WHAT IS NEEDED = Your task is to copy every line of the records below that contains "救命救急の約束".
Start of Block
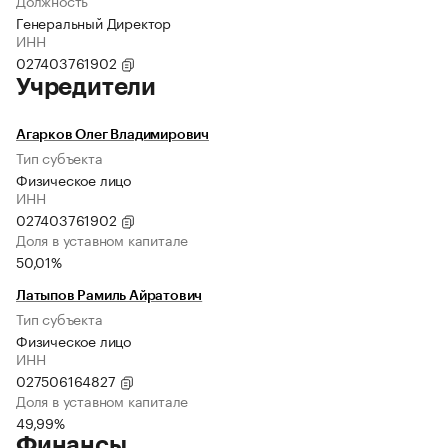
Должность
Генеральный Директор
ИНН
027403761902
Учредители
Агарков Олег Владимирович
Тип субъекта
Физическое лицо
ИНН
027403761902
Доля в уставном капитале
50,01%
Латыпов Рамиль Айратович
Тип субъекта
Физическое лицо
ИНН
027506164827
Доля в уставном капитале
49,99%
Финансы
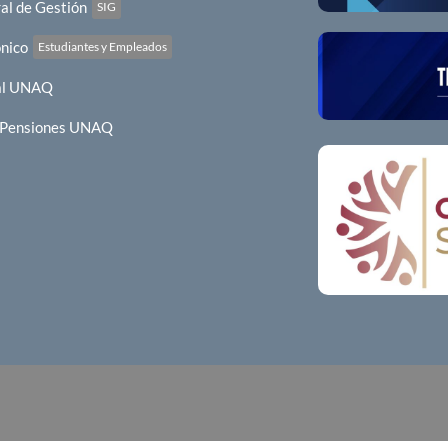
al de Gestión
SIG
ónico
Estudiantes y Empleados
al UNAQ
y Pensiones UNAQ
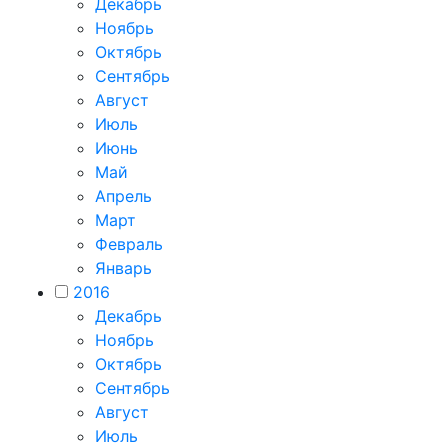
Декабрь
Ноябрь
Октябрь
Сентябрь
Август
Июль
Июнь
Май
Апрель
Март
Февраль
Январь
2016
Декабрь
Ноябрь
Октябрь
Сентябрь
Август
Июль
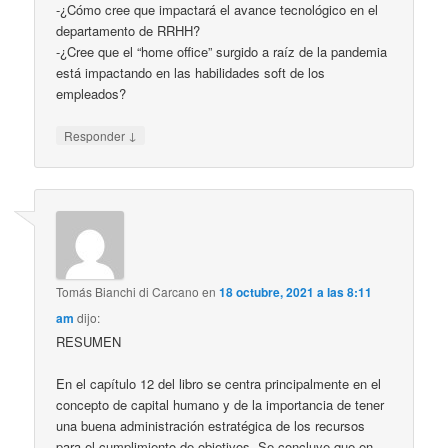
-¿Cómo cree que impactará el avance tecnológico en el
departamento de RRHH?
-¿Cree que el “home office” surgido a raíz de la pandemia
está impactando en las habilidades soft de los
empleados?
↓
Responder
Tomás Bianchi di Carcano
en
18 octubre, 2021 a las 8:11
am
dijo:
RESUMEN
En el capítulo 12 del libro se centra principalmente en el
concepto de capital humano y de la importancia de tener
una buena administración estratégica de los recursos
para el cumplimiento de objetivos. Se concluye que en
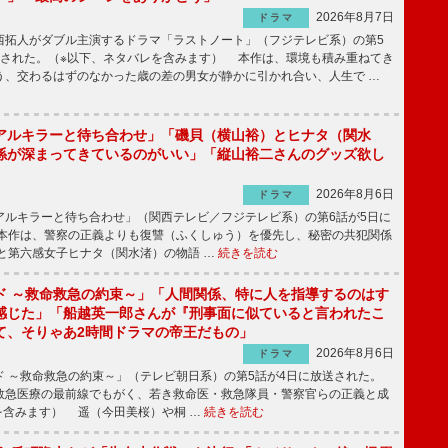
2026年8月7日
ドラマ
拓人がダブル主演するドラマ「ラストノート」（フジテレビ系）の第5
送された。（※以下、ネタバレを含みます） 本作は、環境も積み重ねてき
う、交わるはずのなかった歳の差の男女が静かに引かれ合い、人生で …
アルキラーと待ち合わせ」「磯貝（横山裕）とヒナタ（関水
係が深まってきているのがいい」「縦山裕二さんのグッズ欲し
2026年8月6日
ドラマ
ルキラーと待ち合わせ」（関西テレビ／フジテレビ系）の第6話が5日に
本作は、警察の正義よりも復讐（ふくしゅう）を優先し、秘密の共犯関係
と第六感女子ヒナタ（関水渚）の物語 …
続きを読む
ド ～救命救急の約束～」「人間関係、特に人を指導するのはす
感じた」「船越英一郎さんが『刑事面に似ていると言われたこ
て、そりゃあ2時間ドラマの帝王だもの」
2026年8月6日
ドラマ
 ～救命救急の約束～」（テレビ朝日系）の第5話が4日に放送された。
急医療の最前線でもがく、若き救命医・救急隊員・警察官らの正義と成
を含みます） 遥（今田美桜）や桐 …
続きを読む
End of Block
Start of Block
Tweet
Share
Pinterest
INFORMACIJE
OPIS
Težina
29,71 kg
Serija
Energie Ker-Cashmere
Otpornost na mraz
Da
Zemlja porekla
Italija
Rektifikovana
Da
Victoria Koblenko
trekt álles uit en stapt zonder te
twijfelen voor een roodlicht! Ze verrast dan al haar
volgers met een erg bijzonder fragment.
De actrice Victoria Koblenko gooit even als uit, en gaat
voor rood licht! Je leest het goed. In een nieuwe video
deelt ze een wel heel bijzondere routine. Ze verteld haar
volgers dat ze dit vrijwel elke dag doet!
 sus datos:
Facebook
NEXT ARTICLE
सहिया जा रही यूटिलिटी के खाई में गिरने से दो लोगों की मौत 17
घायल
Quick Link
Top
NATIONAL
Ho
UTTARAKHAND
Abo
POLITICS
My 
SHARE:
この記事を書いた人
End of Block
Start of Block
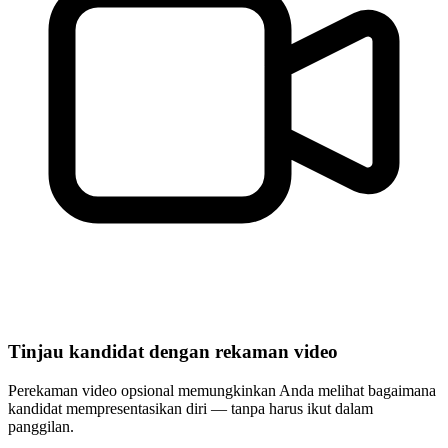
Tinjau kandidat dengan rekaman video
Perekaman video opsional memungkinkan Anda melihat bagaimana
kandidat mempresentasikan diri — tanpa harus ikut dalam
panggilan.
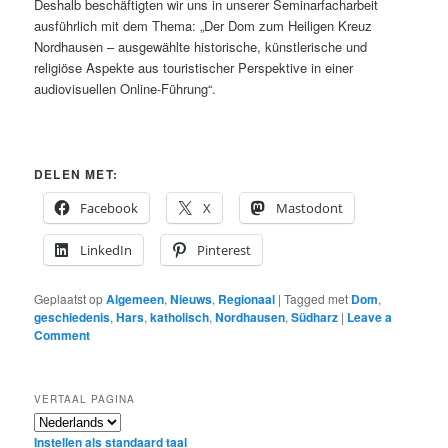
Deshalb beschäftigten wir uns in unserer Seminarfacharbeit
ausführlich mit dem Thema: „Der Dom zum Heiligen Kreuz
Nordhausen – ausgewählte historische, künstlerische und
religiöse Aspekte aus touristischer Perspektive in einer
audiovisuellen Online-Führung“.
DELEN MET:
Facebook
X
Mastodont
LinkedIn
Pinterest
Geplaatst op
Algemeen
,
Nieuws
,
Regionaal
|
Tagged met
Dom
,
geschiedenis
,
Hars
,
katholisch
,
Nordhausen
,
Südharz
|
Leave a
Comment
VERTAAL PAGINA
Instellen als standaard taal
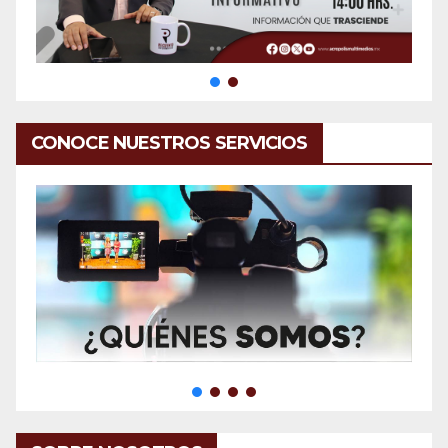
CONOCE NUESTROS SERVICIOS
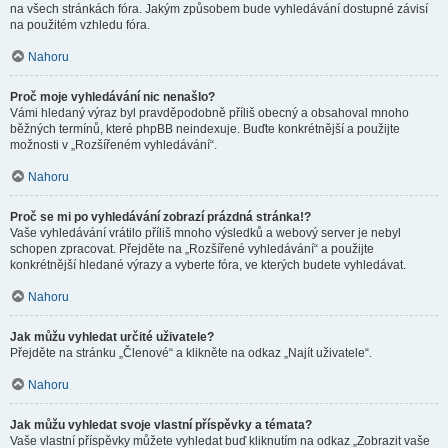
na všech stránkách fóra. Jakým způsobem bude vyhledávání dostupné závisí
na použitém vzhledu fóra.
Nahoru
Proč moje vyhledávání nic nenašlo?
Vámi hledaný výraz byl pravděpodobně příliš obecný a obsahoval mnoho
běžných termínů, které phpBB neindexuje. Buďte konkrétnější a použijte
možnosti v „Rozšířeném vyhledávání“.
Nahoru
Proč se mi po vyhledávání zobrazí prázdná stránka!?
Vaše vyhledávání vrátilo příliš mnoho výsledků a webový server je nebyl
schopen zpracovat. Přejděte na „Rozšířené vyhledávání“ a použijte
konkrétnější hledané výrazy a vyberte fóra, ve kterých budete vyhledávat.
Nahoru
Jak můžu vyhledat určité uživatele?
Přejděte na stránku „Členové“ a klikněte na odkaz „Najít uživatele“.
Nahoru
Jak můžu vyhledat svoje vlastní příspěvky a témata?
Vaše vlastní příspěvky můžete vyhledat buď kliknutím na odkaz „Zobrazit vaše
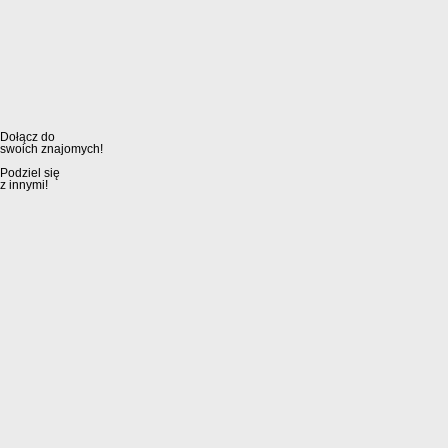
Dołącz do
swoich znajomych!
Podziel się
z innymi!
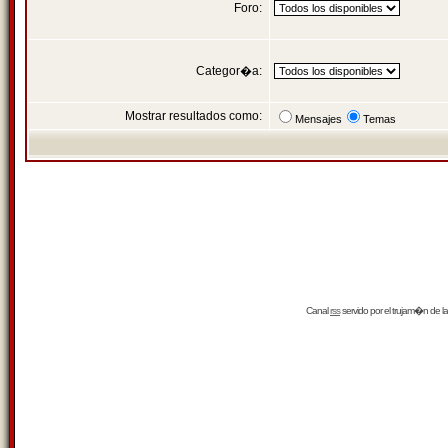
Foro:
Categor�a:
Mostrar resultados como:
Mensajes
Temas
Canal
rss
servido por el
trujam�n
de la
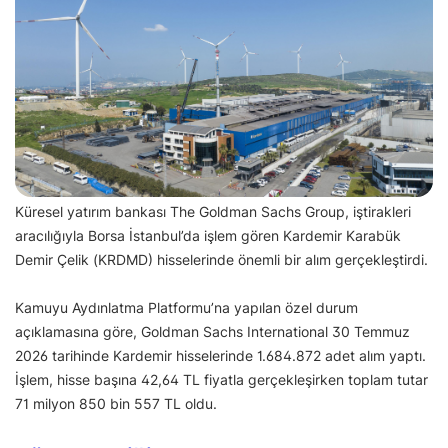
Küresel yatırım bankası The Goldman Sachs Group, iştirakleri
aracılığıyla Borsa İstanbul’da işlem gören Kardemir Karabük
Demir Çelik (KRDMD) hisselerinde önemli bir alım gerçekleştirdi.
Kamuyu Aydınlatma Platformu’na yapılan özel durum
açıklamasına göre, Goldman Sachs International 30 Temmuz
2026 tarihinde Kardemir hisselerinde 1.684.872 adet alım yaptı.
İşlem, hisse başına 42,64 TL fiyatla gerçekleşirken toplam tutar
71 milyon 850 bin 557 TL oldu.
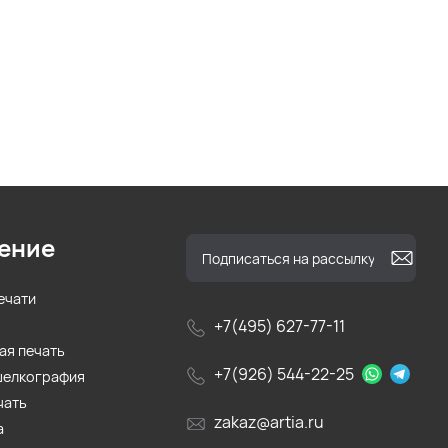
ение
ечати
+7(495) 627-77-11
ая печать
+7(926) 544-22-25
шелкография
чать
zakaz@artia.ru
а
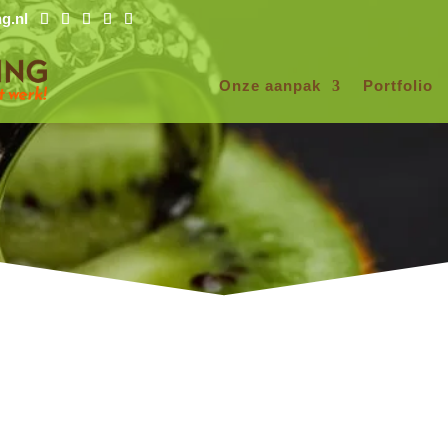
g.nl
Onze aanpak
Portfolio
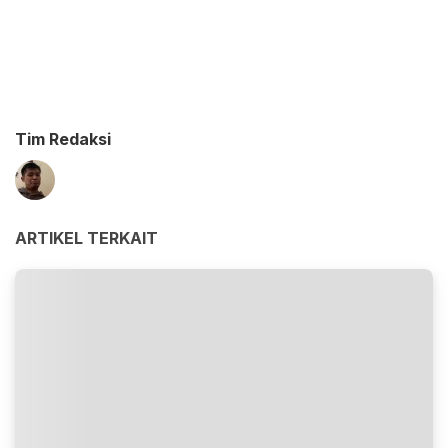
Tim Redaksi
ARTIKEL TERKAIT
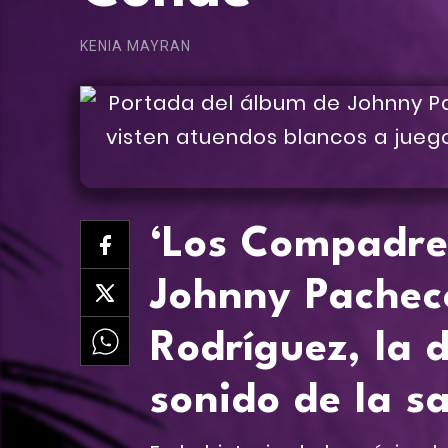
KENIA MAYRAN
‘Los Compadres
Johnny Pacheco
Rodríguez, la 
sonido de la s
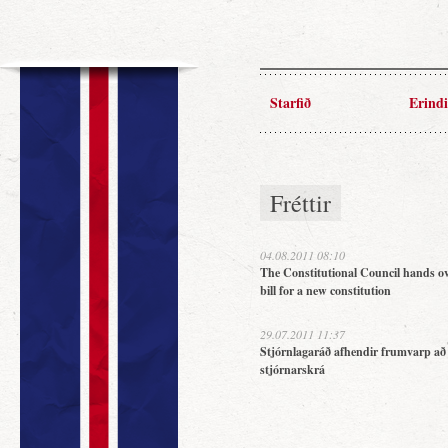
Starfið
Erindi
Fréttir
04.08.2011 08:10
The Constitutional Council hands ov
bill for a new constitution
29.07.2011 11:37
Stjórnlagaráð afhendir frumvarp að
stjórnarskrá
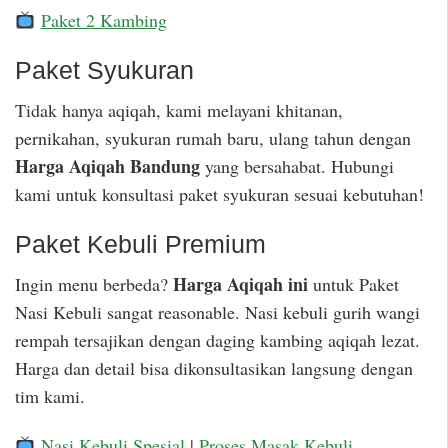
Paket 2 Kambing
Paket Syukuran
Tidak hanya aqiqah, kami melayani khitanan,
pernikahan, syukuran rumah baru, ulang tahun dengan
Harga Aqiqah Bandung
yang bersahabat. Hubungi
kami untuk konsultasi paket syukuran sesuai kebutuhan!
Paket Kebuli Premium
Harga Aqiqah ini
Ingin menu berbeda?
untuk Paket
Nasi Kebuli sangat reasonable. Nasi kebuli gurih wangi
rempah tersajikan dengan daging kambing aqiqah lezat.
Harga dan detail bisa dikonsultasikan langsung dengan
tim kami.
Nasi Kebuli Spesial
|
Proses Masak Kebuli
End of Block
SOLUTION BELOW =
ド ～救命救急の約束～」「人間関係、特に人を指導するのはす
 ～救命救急の約束～」（テレビ朝日系）の第5話が4日に放送された。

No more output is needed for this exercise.